# Will 275/40/18 on 18x9.5 rims work?



## BL3 (Oct 11, 2011)

Will those size tires work on a 2004 gto without fender rolling? Not sure that size tire would work for the front, but what tire could i put on the front to make the 9.5 rim fit? Need to know asap! Thanks


----------



## 87GN06GTO07IRL (Aug 10, 2009)

Depends on the offset. You'll probably need a fender roll though. I use 265/35/18 on all four with a 18x9.5 35mm offset. Slight fender roll was all i needed. You'll need offset strut mounts to make a 275 work on the front. I have three brand new sets, pm me if interested in one.


----------



## BL3 (Oct 11, 2011)

Can I put a smaller tire on the 9.5 rim? The wheels im looking at are c6 vette wheels. Not sure of there offset?

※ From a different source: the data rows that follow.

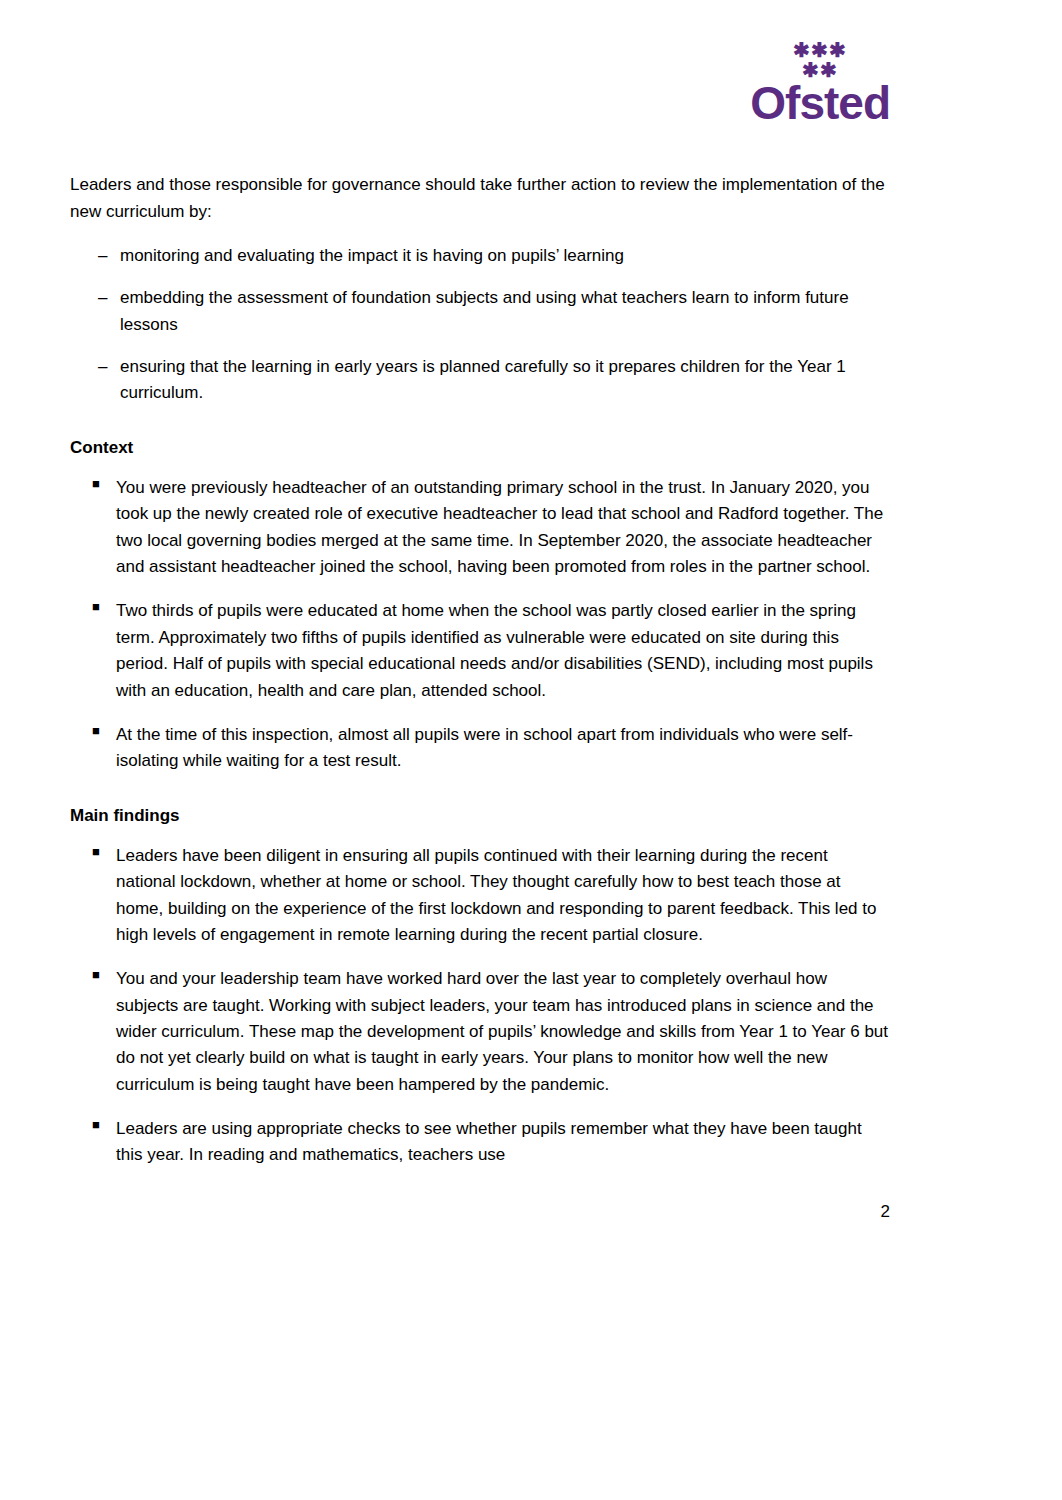✱✱✱
✱✱
Ofsted
Leaders and those responsible for governance should take further action to review the implementation of the new curriculum by:
monitoring and evaluating the impact it is having on pupils’ learning
embedding the assessment of foundation subjects and using what teachers learn to inform future lessons
ensuring that the learning in early years is planned carefully so it prepares children for the Year 1 curriculum.
Context
You were previously headteacher of an outstanding primary school in the trust. In January 2020, you took up the newly created role of executive headteacher to lead that school and Radford together. The two local governing bodies merged at the same time. In September 2020, the associate headteacher and assistant headteacher joined the school, having been promoted from roles in the partner school.
Two thirds of pupils were educated at home when the school was partly closed earlier in the spring term. Approximately two fifths of pupils identified as vulnerable were educated on site during this period. Half of pupils with special educational needs and/or disabilities (SEND), including most pupils with an education, health and care plan, attended school.
At the time of this inspection, almost all pupils were in school apart from individuals who were self-isolating while waiting for a test result.
Main findings
Leaders have been diligent in ensuring all pupils continued with their learning during the recent national lockdown, whether at home or school. They thought carefully how to best teach those at home, building on the experience of the first lockdown and responding to parent feedback. This led to high levels of engagement in remote learning during the recent partial closure.
You and your leadership team have worked hard over the last year to completely overhaul how subjects are taught. Working with subject leaders, your team has introduced plans in science and the wider curriculum. These map the development of pupils’ knowledge and skills from Year 1 to Year 6 but do not yet clearly build on what is taught in early years. Your plans to monitor how well the new curriculum is being taught have been hampered by the pandemic.
Leaders are using appropriate checks to see whether pupils remember what they have been taught this year. In reading and mathematics, teachers use
2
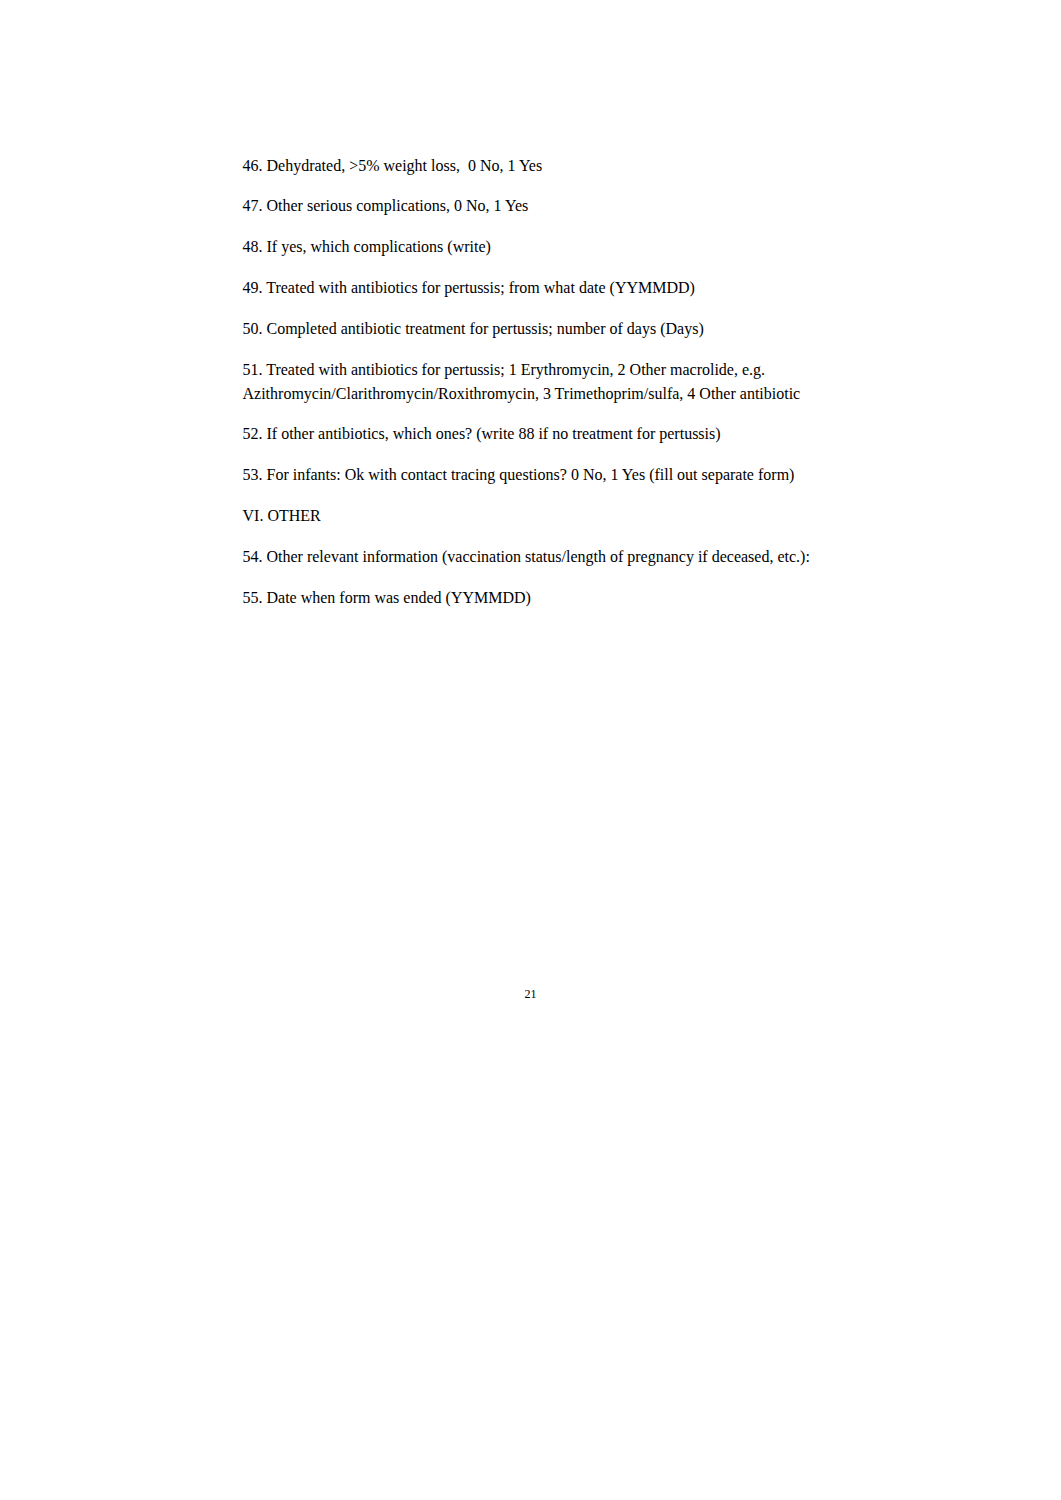46. Dehydrated, >5% weight loss, 0 No, 1 Yes
47. Other serious complications, 0 No, 1 Yes
48. If yes, which complications (write)
49. Treated with antibiotics for pertussis; from what date (YYMMDD)
50. Completed antibiotic treatment for pertussis; number of days (Days)
51. Treated with antibiotics for pertussis; 1 Erythromycin, 2 Other macrolide, e.g. Azithromycin/Clarithromycin/Roxithromycin, 3 Trimethoprim/sulfa, 4 Other antibiotic
52. If other antibiotics, which ones? (write 88 if no treatment for pertussis)
53. For infants: Ok with contact tracing questions? 0 No, 1 Yes (fill out separate form)
VI. OTHER
54. Other relevant information (vaccination status/length of pregnancy if deceased, etc.):
55. Date when form was ended (YYMMDD)
21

And i cant get anybody to explain this fender roll thing?


----------



## svede1212 (Nov 1, 2005)

Their offset? Look on the inside. It should be stamped somewhere. If you can't find it measure the distance from the back mounting face to where a straight edge is laid across the back rim.


----------



## Ol' Yeller (Mar 4, 2010)

The "correct" size would be 275/35/18 for the rear if you go with a 235/40 or 245/40 up front


----------